> **EXERCISE PROMPT**
Spot each line in the records below where the word "description" occurs, then copy it.

(Source texts of formatted documents)

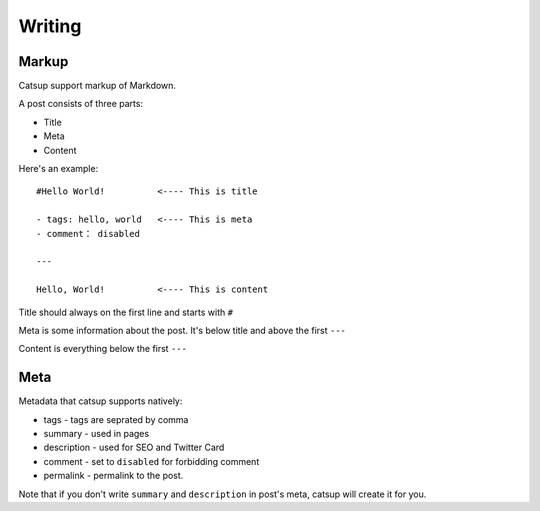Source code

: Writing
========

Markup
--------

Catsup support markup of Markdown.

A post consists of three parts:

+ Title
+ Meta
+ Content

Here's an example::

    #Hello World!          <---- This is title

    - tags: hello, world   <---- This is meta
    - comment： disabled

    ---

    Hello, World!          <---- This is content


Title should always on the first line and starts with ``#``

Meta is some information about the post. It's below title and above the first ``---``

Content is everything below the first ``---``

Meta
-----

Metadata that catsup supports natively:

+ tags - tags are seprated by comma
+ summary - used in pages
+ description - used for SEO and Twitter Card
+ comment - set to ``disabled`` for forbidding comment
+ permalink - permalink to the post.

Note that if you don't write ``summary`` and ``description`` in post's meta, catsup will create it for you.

> **ANSWER SPACE**
+ description - used for SEO and Twitter Card
Note that if you don't write ``summary`` and ``description`` in post's meta, catsup will create it for you.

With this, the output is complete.